Reclaiming Legislative Power
The power to make laws rests wholly in Congress – at least that is what the Constitution says. Yet who makes the “laws” in our federal system today? Vast amounts of legislative power have been “delegated” to independent federal regulatory agencies like the Federal Communications Commission or to the president or his cabinet secretaries.
The sheer volume of these rules is mind-numbing. Consider that in 2014, the year that just ended, 75,000 pages of new regulations were adopted by the Executive Branch, either by the Obama administration directly or through independent regulatory agencies. This is in addition to the myriad executive orders the president gives to his various departments regarding how to administrate federal laws.

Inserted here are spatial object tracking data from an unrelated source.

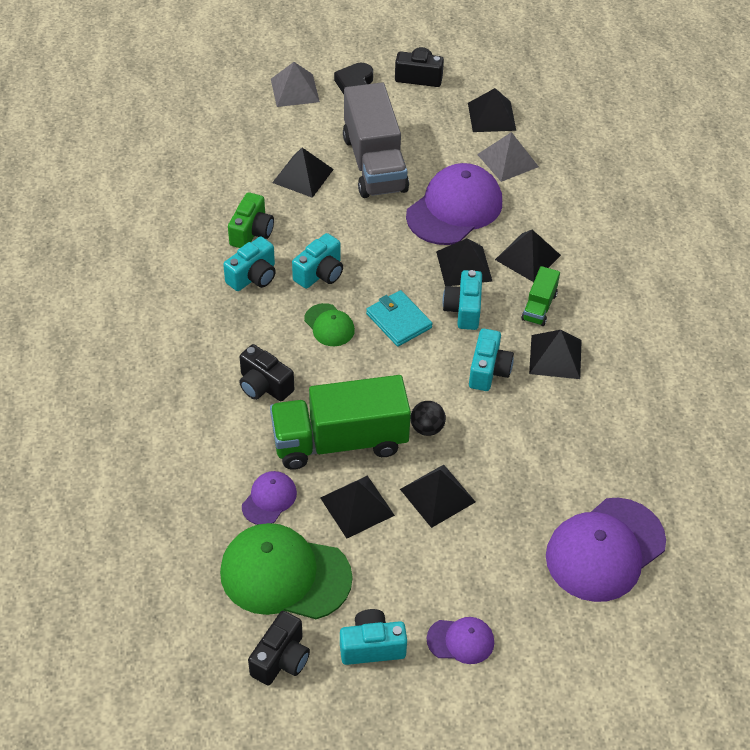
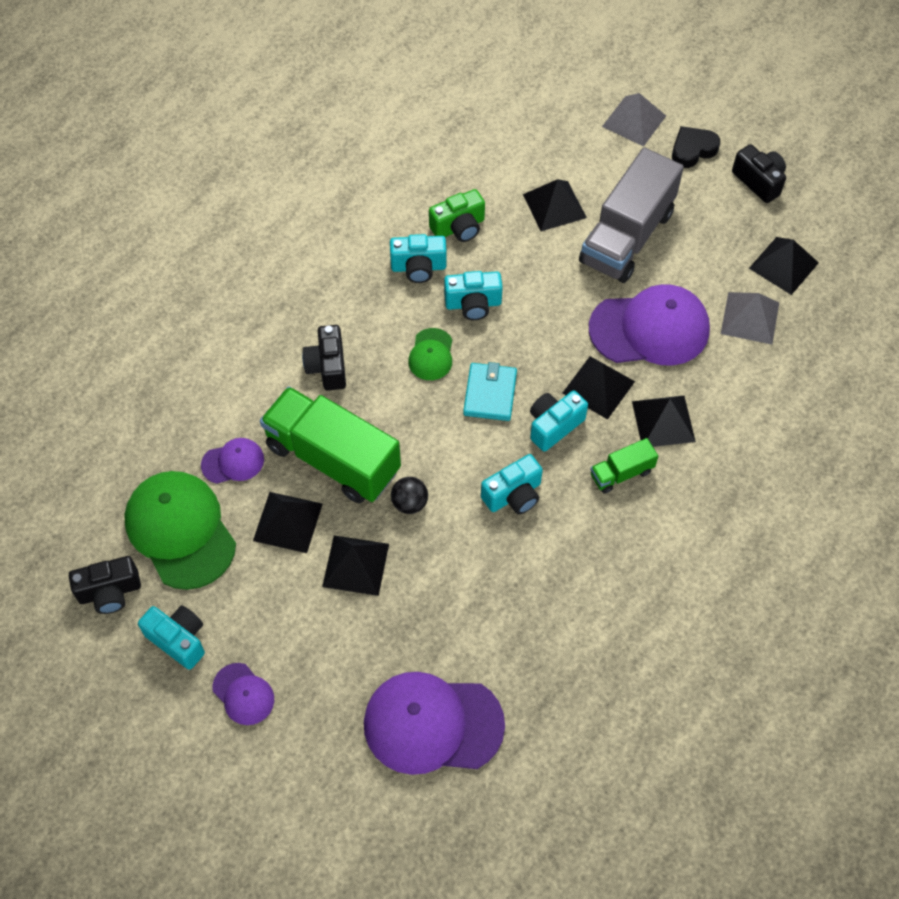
camera: 45 degrees right, 10 degrees up
black pyramid [529,330,582,379] -> none

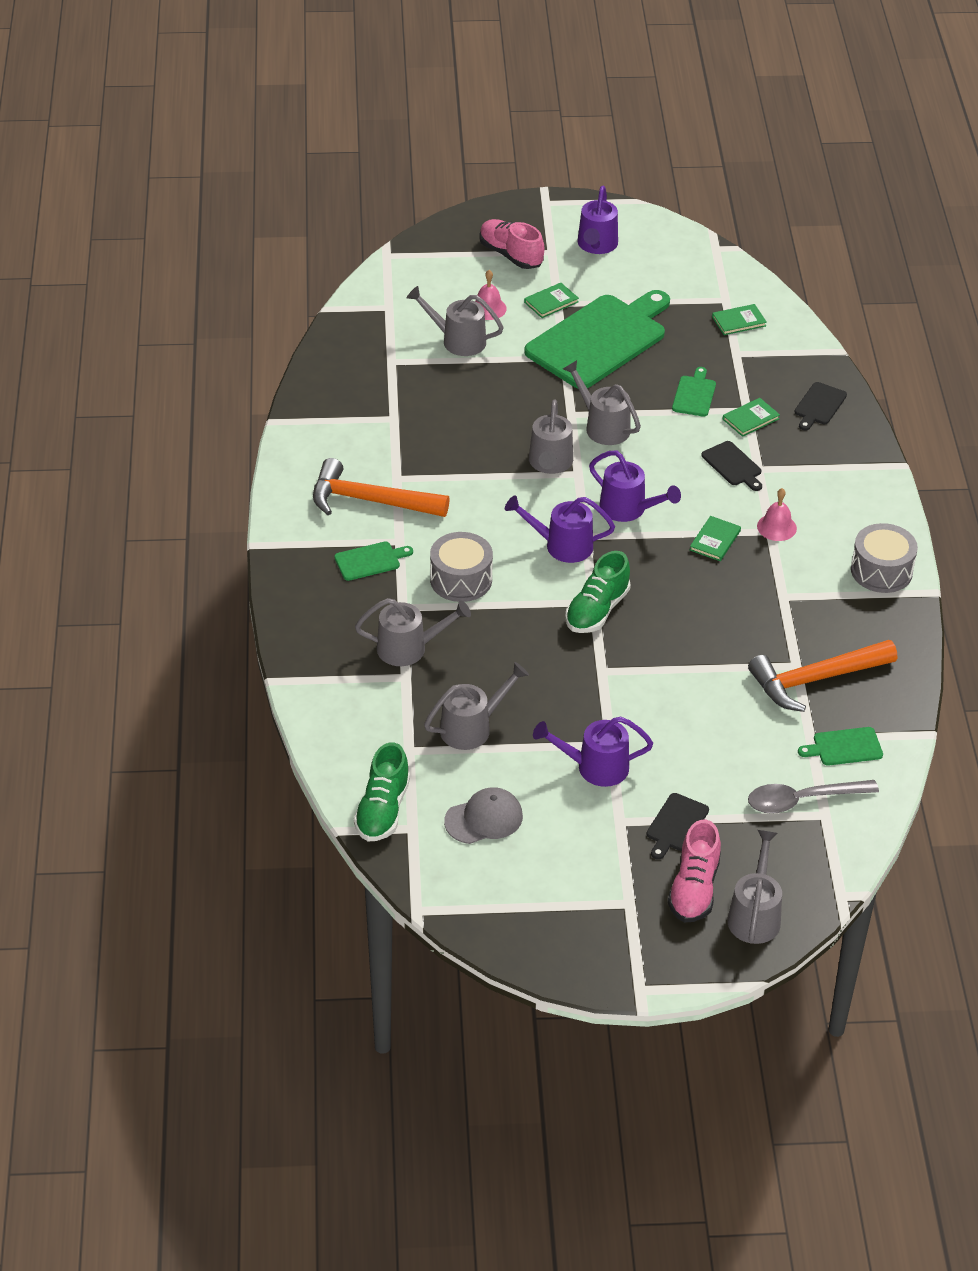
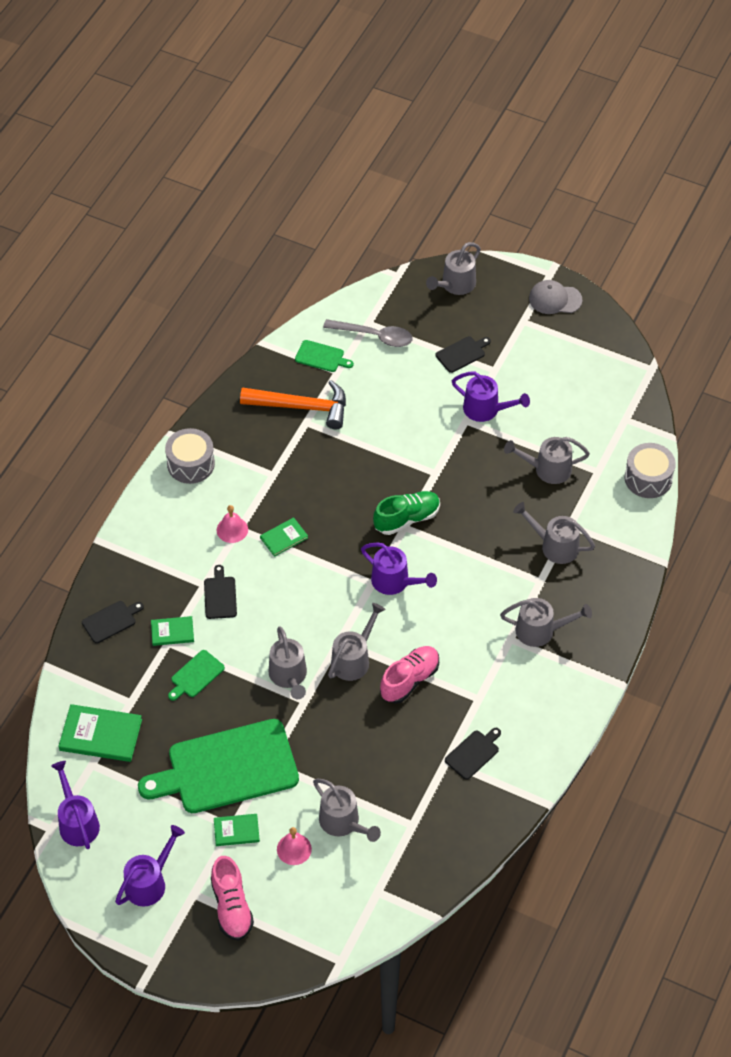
camera: 150 degrees left, 10 degrees up
orange hammer [313,458,450,517] -> none
green cutting board [334,541,413,581] -> grey watering can [500,598,592,647]
green shoe [354,742,410,841] -> none
grey drum [430,532,493,602] -> grey drum moved to [624,443,676,498]
grey cap [444,787,523,844] -> grey cap moved to [529,280,582,314]
purple watering can [589,451,681,522] -> purple watering can moved to [51,761,100,849]
pink shoe [668,820,721,922] -> pink shoe moved to [380,646,439,704]
green book [712,304,767,335] -> green book [58,704,142,762], size x1.72
none -> black cutting board [445,728,501,780]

The imagined need for these rules is that congressional legislation cannot anticipate every situation or change that requires new regulations. That is true, of course, only if we accept the underlying premise that the federal government ought to be directly involved in almost everything we do. Not only is that notion itself unconstitutional, violating the limited powers in Article I and the strict limits of those powers in the Ninth and Tenth Amendments, but it is even more noxious because whatever rules the federal government does impose are required to be enacted only by Congress.
The consequence of this constant growth and expansion of rules is that what is lawful and what is not morphs all the time as proposed rules pass through the regulatory process and acquire the force of law. These rules often seem to conflict with other rules or with federal statutes or with judicial decisions interpreting federal law, so that the confusion is compounded dramatically. The only folks who seem able to navigate through this morass are Washington lawyers and lobbyists, whose interest is wholly mercenary.
Those who actually make the rules we are obliged to obey are not elected officials or even their legislative staffers, but rather invisible bureaucrats, with no real accountability to the American people, who migrate after their period of public “service” into jobs as those same Washington lawyers and lobbyists. What makes this worse is that these same bureaucrats who make these “laws” also enforce the same “laws,” which means that this is virtually no separation of legislative and executive powers for much of what happens in the federal government.
One of the first reforms a new Republican president ought to ask of the Republican Congress is to abolish the independent federal regulatory agencies and remove the power of the president or his appointees to make new rules. Would this create chaos? Hardly: the existing rules could still remain in effect for a certain period – say, two years – and during that period, Congress could by resolution either confirm or deny all or part of existing rules.
What about new rules “needed” by the federal government? These would be adopted like all other laws by Congress in the normal legislative process. In cases of genuine and true emergencies, Congress could delegate to particular congressional committees the power to meet and to adopt emergency rules that would remain in effect only until the end of the next legislative session.
Congress ought also to conduct a systematic review of all the past rules that have been adopted, with the intention of adopting a federal code for each area of past regulation that is as brief, clear, and uniform as possible. Rather than trying to micromanage American commerce, industry, and society, Congress should come up with a set of laws ordinary Americans can read and understand, which adopts broad and consistent rules for our nation.
This sounds impossible only if we accept the premise that without federal micromanagement of our lives, that society would fall apart. Limited laws and regulation simply shift the operation of society from commands to consent – liberty works at least as well, in most situations, as law.
Moreover, this reform would not remove the power of state legislatures to enact laws, and very often, this has resulted in some very good examples of legislation. The Uniform Commercial Code, for example, has been adopted by state legislatures throughout the land. Its provisions are explained clearly, with commentary, and are intended to be fair, objective, and rational – which is exactly what businessmen want when they buy and sell goods and services to each other.
This is the sort of reform voters can understand, which transforms Washington. It is also a winning reform for 2016.